Task directions:
Starting at the line where "[575,200,618,209] to me -> (934, 196) none" occurs, reproduce each line through the end of the entries below exactly. Omit every picture.

Start of Information

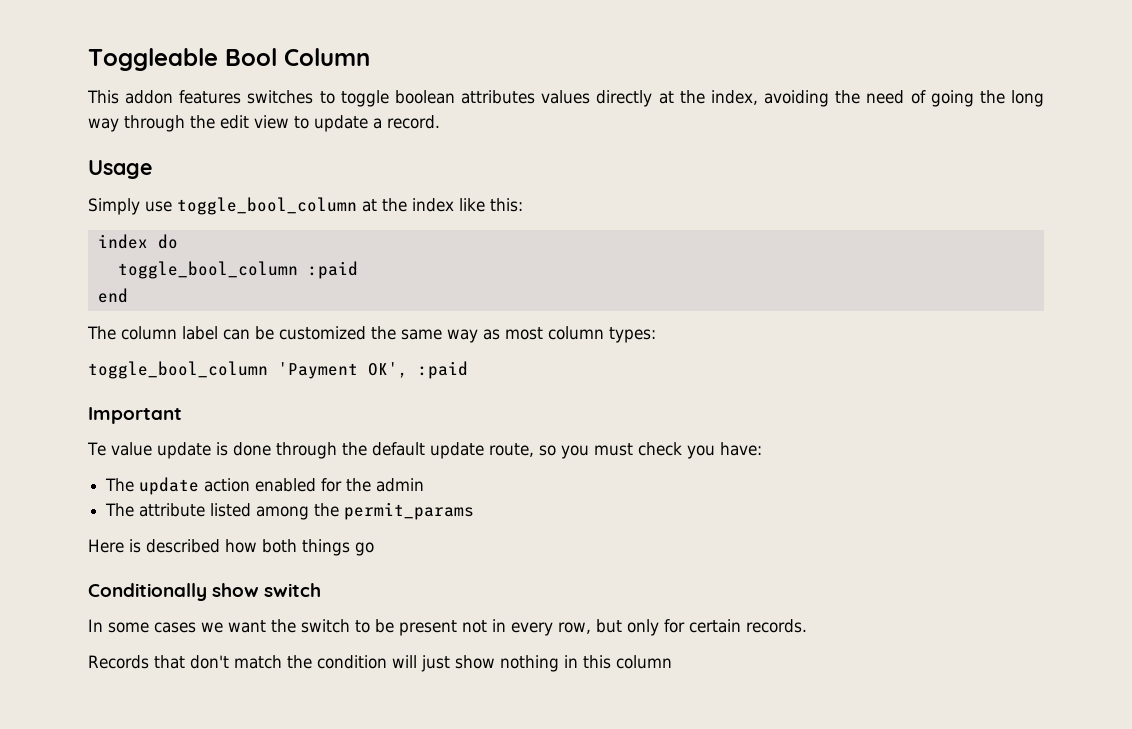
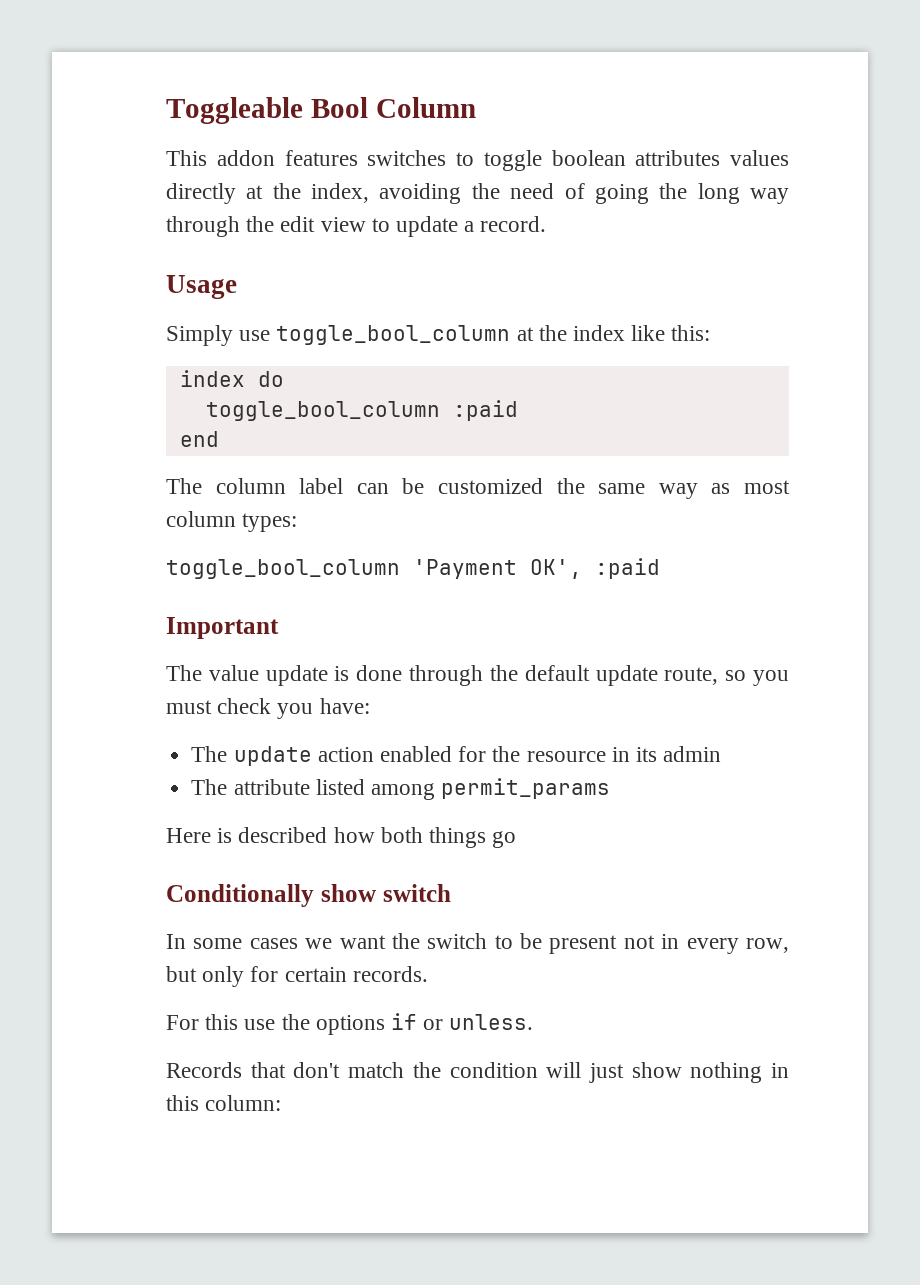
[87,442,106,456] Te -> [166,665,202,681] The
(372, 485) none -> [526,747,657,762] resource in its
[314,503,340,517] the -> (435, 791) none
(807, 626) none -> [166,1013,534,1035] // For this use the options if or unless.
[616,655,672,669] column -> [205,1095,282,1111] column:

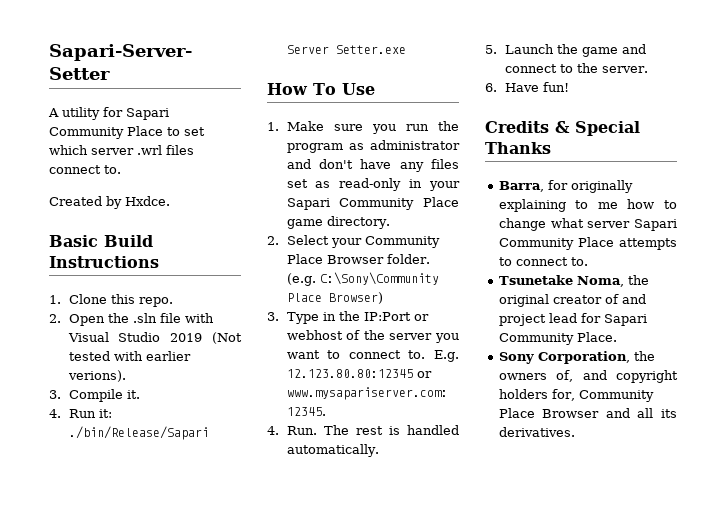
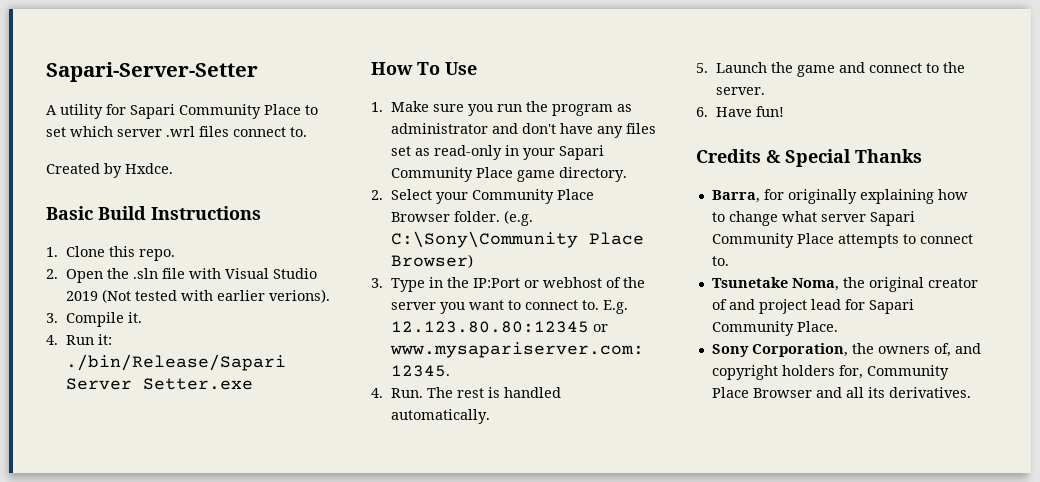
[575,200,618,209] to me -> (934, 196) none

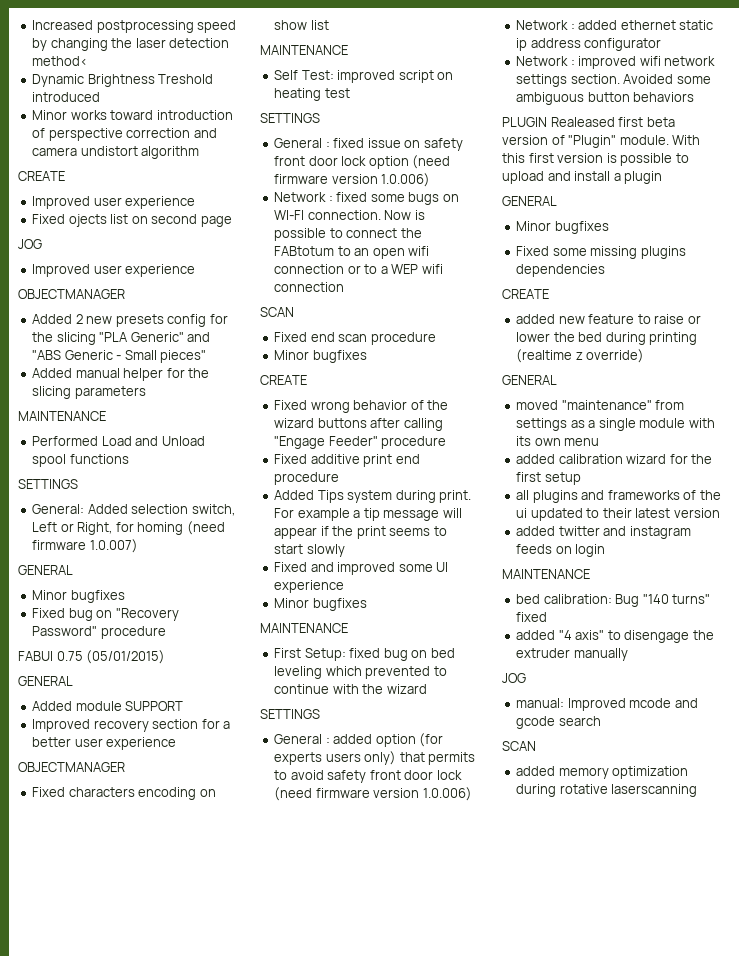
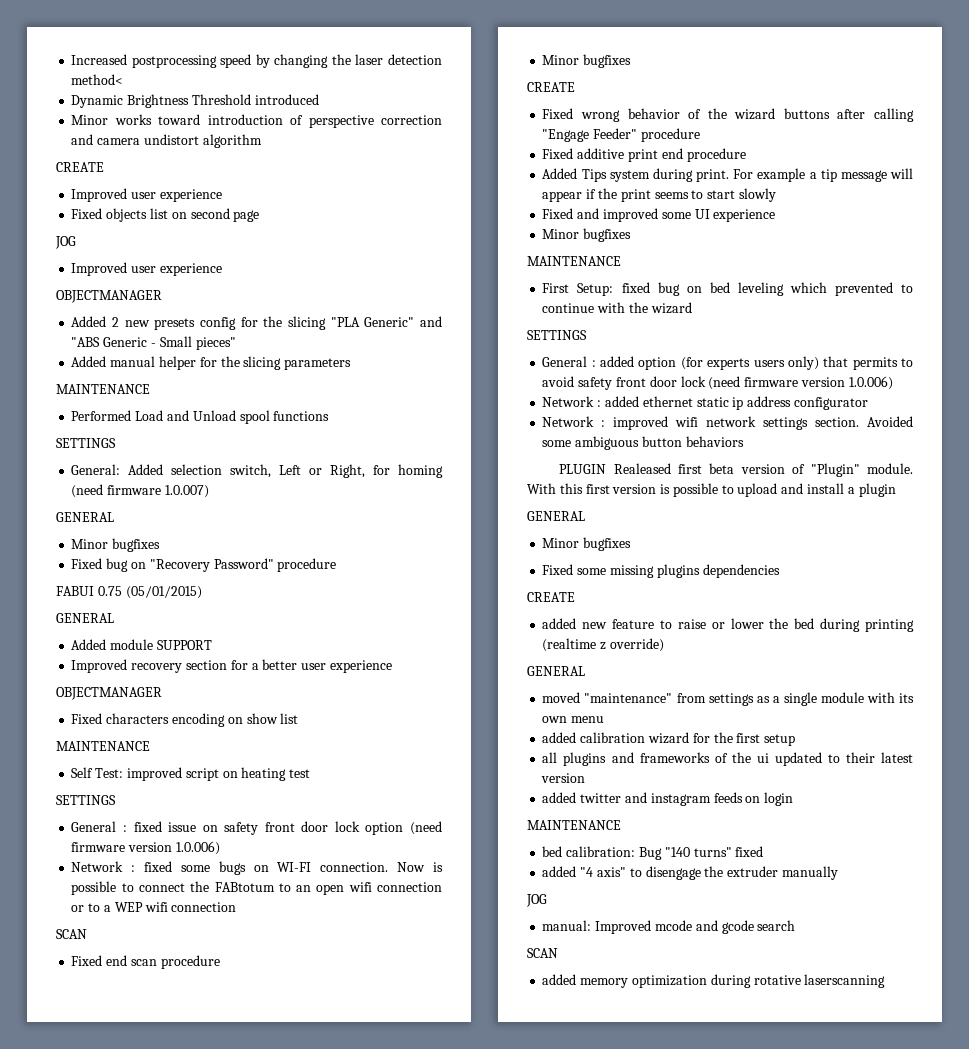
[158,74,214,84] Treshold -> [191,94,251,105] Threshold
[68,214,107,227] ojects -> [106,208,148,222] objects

End of Information

Response:
[575,200,618,209] to me -> (934, 196) none

[158,74,214,84] Treshold -> [191,94,251,105] Threshold
[68,214,107,227] ojects -> [106,208,148,222] objects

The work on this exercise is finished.